▸ **Instructions for the task**
The lines below from the one with "25: (254, 136, 18.51)" up to and including the one with "45: (401, 147, 104.55)" are what you should set down, exactly and without pictures.
##############################
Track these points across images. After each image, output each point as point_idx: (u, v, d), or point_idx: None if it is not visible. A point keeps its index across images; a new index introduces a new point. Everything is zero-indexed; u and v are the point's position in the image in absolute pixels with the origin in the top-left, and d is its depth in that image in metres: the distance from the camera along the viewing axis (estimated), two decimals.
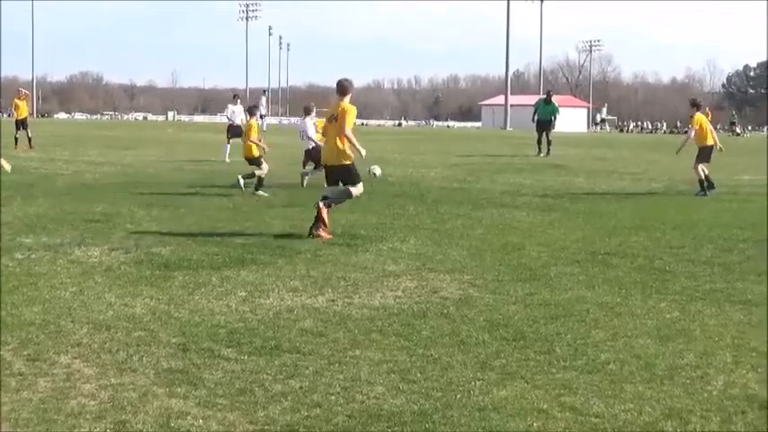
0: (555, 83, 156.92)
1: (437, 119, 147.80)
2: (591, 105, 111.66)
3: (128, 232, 12.35)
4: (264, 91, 79.72)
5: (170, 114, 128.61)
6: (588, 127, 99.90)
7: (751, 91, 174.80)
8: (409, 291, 8.90)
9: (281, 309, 8.06)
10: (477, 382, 5.97)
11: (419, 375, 6.11)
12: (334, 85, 12.88)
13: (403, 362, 6.44)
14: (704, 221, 14.38)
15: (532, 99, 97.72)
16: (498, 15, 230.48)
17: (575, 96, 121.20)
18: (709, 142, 19.56)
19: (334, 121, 12.61)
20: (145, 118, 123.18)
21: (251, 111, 19.77)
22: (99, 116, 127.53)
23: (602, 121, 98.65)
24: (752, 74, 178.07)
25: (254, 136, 18.51)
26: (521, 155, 32.83)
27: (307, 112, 20.07)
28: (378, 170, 19.22)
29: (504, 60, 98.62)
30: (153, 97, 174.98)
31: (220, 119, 69.17)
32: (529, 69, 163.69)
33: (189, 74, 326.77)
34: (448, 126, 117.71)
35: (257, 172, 17.99)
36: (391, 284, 9.17)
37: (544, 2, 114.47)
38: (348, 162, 12.69)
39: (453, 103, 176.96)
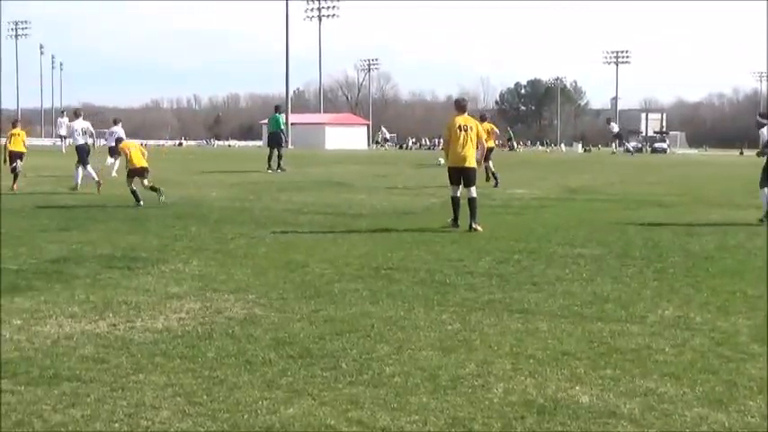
0: (335, 101, 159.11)
1: (218, 138, 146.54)
2: (371, 123, 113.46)
3: None
4: (63, 111, 77.12)
5: None
6: (369, 144, 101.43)
7: (522, 108, 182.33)
8: (193, 312, 8.77)
9: (59, 336, 7.78)
10: (264, 402, 5.93)
11: (205, 397, 6.02)
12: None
13: (188, 384, 6.33)
14: (481, 234, 14.84)
15: (314, 117, 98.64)
16: (278, 34, 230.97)
17: (354, 114, 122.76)
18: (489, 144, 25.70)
19: (470, 131, 16.25)
20: None
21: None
22: None
23: (385, 140, 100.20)
24: (522, 91, 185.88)
25: None
26: (301, 173, 32.98)
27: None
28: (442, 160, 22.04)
29: (285, 79, 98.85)
30: None
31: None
32: (309, 88, 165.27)
33: None
34: (229, 145, 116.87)
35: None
36: (174, 306, 9.01)
37: (323, 21, 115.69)
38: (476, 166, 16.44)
39: (234, 121, 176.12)
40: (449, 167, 16.55)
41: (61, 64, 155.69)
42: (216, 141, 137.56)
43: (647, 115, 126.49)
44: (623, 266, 11.65)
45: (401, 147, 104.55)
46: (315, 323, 8.31)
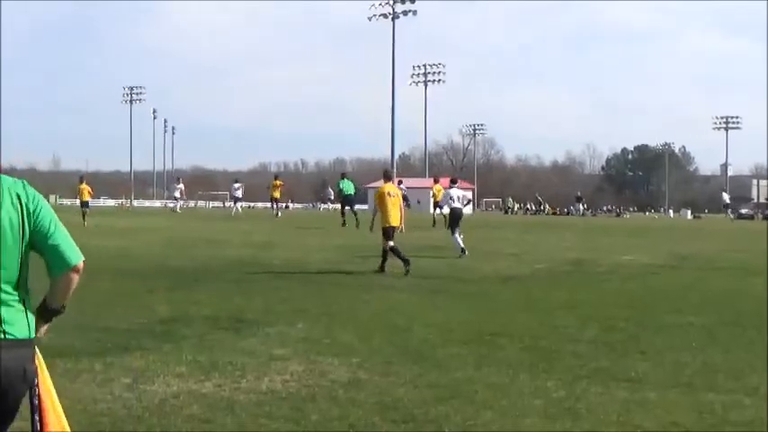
0: (440, 165, 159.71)
1: (324, 202, 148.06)
2: (476, 188, 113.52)
3: None
4: (179, 178, 79.19)
5: (51, 198, 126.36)
6: (474, 209, 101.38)
7: (629, 173, 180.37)
8: (297, 374, 8.81)
9: (166, 395, 7.89)
10: None
11: None
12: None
13: None
14: (588, 301, 14.65)
15: (419, 182, 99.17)
16: (383, 100, 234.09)
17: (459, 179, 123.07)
18: None
19: (396, 196, 20.09)
20: None
21: None
22: None
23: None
24: (630, 157, 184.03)
25: None
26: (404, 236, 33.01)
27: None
28: None
29: (390, 143, 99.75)
30: (34, 180, 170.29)
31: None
32: (414, 153, 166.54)
33: (71, 157, 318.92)
34: (335, 209, 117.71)
35: None
36: (279, 368, 9.07)
37: (428, 86, 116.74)
38: None
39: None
40: (389, 226, 19.57)
41: (173, 128, 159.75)
42: (322, 205, 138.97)
43: (758, 182, 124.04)
44: (734, 336, 11.35)
45: (506, 211, 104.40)
46: (419, 388, 8.28)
##############################
▸ **Task answer**
25: (254, 136, 18.51)
26: (521, 155, 32.83)
27: (307, 112, 20.07)
28: (378, 170, 19.22)
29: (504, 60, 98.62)
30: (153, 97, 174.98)
31: (220, 119, 69.17)
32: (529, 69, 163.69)
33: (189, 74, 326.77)
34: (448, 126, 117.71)
35: (257, 172, 17.99)
36: (391, 284, 9.17)
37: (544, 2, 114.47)
38: (348, 162, 12.69)
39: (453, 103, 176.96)
0: (335, 101, 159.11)
1: (218, 138, 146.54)
2: (371, 123, 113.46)
3: None
4: (63, 111, 77.12)
5: None
6: (369, 144, 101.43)
7: (522, 108, 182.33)
8: (193, 312, 8.77)
9: (59, 336, 7.78)
10: (264, 402, 5.93)
11: (205, 397, 6.02)
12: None
13: (188, 384, 6.33)
14: (481, 234, 14.84)
15: (314, 117, 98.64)
16: (278, 34, 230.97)
17: (354, 114, 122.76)
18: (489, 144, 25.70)
19: (470, 131, 16.25)
20: None
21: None
22: None
23: (385, 140, 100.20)
24: (522, 91, 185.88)
25: None
26: (301, 173, 32.98)
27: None
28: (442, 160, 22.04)
29: (285, 79, 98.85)
30: None
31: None
32: (309, 88, 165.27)
33: None
34: (229, 145, 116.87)
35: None
36: (174, 306, 9.01)
37: (323, 21, 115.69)
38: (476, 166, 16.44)
39: (234, 121, 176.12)
40: (449, 167, 16.55)
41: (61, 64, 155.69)
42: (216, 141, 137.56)
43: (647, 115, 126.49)
44: (623, 266, 11.65)
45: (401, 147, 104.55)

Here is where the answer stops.